Bate’s claim that withdrawal of permission to quote forced him to write the distasteful book he has written is hard to credit. In “How the Actions of the Ted Hughes Estate Will Change My Biography,” he writes of the “pages and pages of detailed analysis of the multiple drafts of the poems” that will now “have to go,” and of how “the new version will be much more biographical.” What Bate writes about Hughes’s poetry in the HarperCollins text is of staggering superficiality. He tells you what he does and doesn’t like. When he likes a poem he uses terms like “aching beauty” and “achingly sad.” When he dislikes a poem he will talk of Hughes “operating on auto-pilot, writing nature notes instead of penetrating to the forces behind nature and in himself.”

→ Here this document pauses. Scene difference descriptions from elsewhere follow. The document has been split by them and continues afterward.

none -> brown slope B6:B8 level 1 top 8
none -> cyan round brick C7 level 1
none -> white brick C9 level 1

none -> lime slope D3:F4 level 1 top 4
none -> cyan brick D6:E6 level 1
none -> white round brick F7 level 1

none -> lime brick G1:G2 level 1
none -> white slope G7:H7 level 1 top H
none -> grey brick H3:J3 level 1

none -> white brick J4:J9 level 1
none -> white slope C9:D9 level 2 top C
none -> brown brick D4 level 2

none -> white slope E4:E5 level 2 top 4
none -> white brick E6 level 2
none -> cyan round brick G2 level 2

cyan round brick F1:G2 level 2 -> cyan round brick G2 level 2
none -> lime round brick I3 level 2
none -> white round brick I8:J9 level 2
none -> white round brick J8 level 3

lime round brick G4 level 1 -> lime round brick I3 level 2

It is odd to read that last awkward phrase. Bate should be the last person to complain about the absence of unseen forces. For the mystical and mythic influences that inform Hughes’s understanding of imaginative literature and shape his poetic practice, Bate has only contempt, writing of his “sometimes bonkers ideas about astrology and the occult; his use of ancient ideas and obscure literary sources as a way of explaining, even justifying, what most reasonable people would simply describe as bad behavior.”

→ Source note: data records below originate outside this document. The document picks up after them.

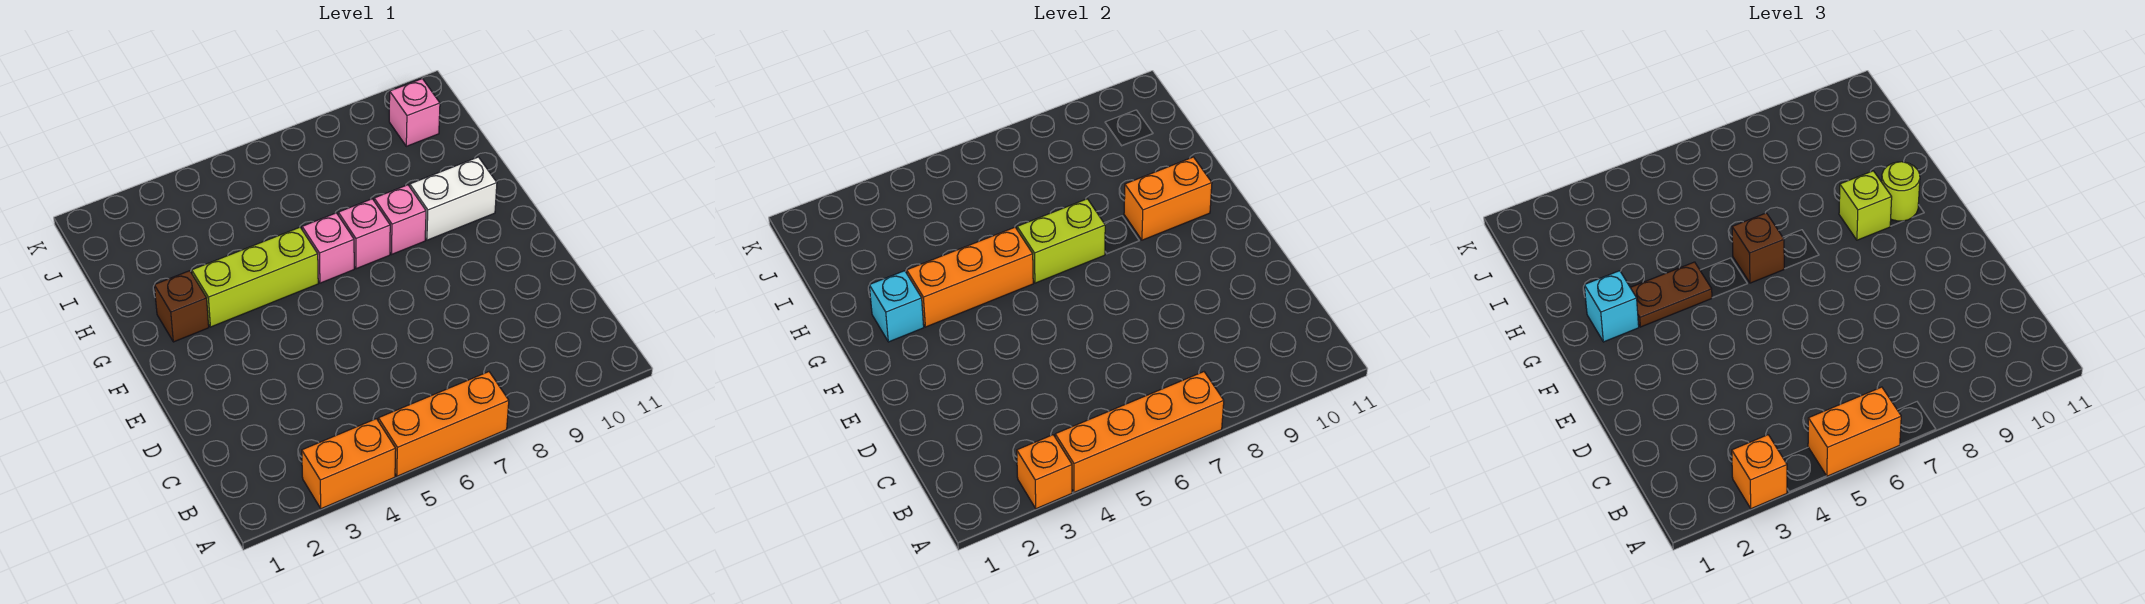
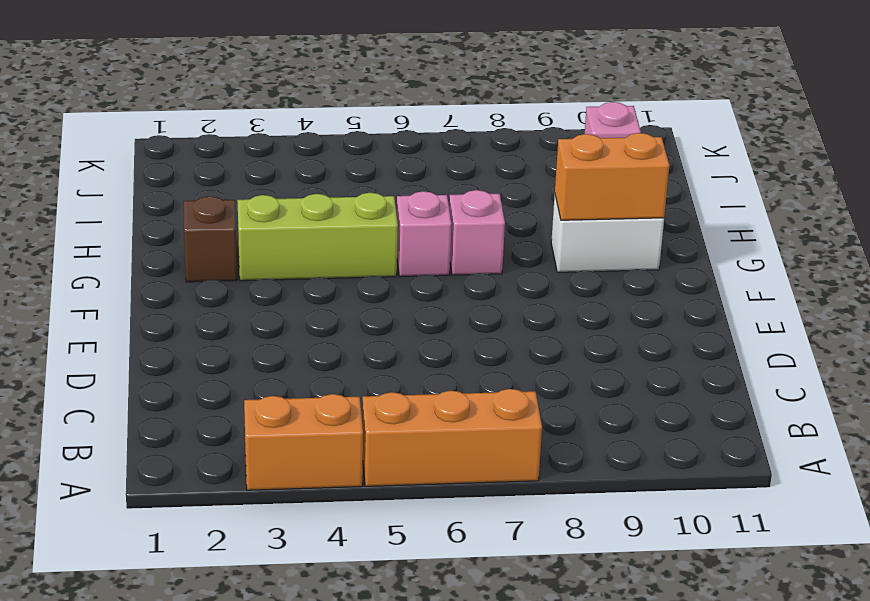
none -> pink brick G8 level 1
none -> orange brick A3 level 2
none -> orange brick A4:A7 level 2

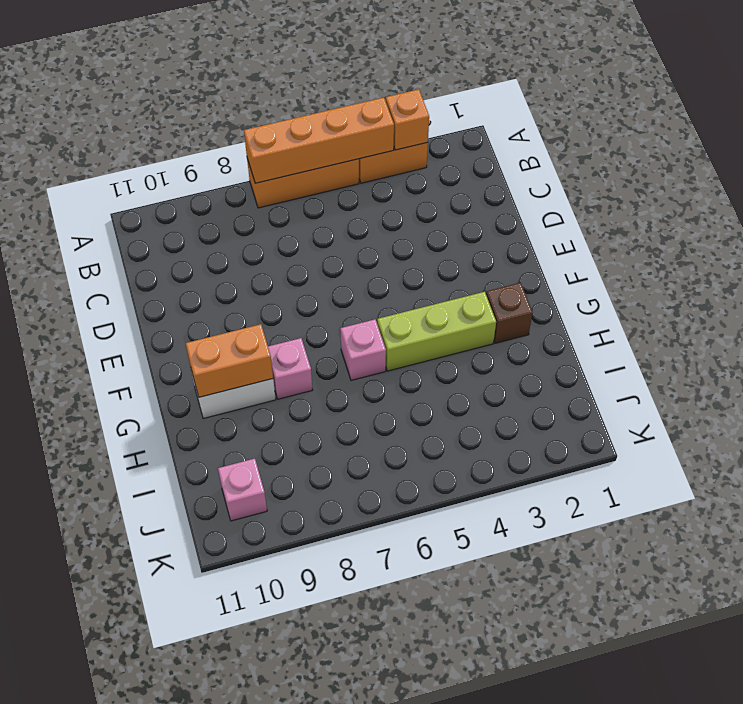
none -> pink brick G7 level 1
none -> cyan brick G2 level 2
none -> orange brick G3:G5 level 2

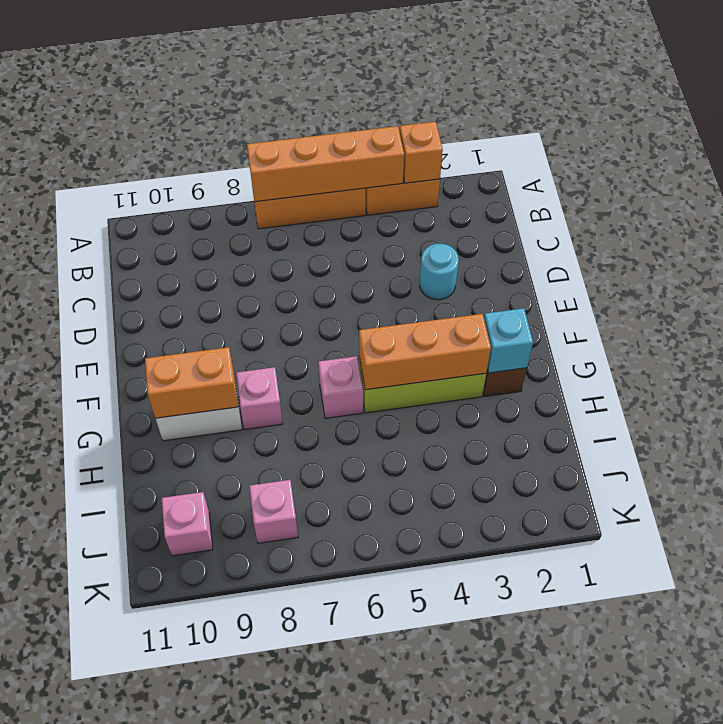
cyan round brick D3 level 1 -> none
pink brick J8 level 1 -> pink brick G7 level 1
none -> lime brick G6:G7 level 2
none -> orange brick A3 level 3
none -> orange brick A5:A6 level 3

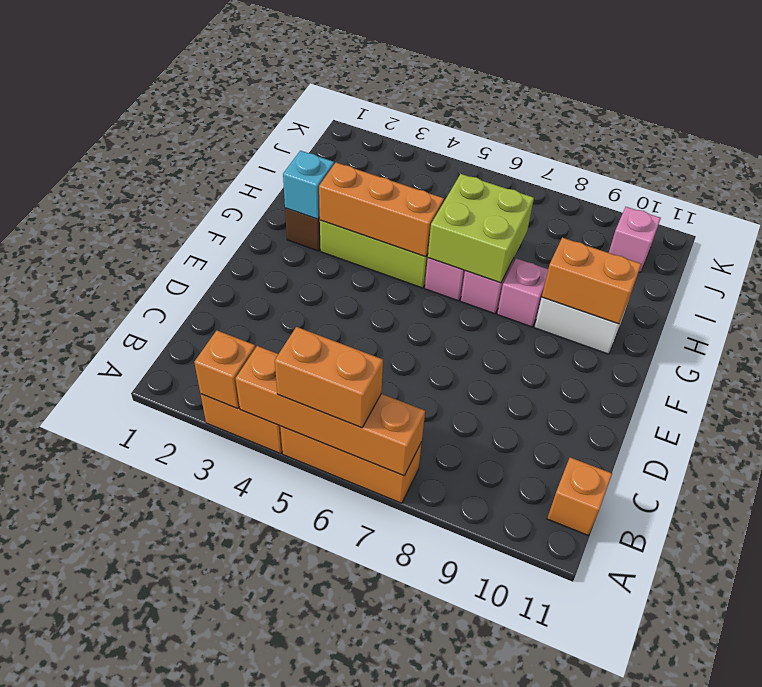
orange brick B11 level 1 -> orange brick A3 level 3
lime brick G6:H7 level 2 -> lime brick G6:G7 level 2
none -> cyan brick G2 level 3
none -> brown plate G3:G4 level 3
none -> brown brick G6 level 3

In a letter of 1989 to his friend Lucas Myers, published in Letters of Ted Hughes,2 Hughes writes about how “pitifully little” he is producing and goes on to

wonder sometimes if things might have gone differently without the events of 63 & 69 [the years of Plath’s and Wevill’s suicides]. I have an idea of those two episodes as giant steel doors shutting down over great parts of myself, leaving me that much less, just what was left, to live on. No doubt a more resolute artist would have penetrated the steel doors—but I believe big physical changes happen at those times, big self-anaesthesias. Maybe life isn’t long enough to wake up from them.

Hughes’s feeling of not writing enough is common among writers, sometimes even among the most prolific. In Hughes’s case it was certainly delusory. The posthumous volume of Hughes’s collected poems is over a thousand pages long and there are five volumes of prose and seven volumes of translations. But without question Hughes suffered blows greater than those it is given to most writers to suffer. His life had been ruined not just once, but twice. It has the character not of actual human existence but of a dark fable about a hero born under a malign star.

That it was Bate of all people who was chosen to write Hughes’s biography only heightens our sense of Hughes’s preternatural unluckiness; though the choice might not have surprised him. Ancient stories about innocents delivered into the hands of enemies disguised as friends were well known to him, as was The Aspern Papers. He emerges from his letters as a man blessed with a brilliant mind and a warm and open nature, who seemed to take a deeper interest in other people’s feelings and wishes than the rest of us are able to do and who never said anything trite or obvious or pious or self-serving. Of course, this is Hughes’s epistolary persona, the persona he created the way novelists create characters. The question of what he was “really” like remains unanswered, as it should. If anything is our own business, it is our pathetic native self. Biographers, in their pride, think otherwise. Readers, in their curiosity, encourage them in their impertinence. Surely Hughes’s family, if not his shade, deserve better than Bate’s squalid findings about Hughes’s sex life and priggish theories about his psychology.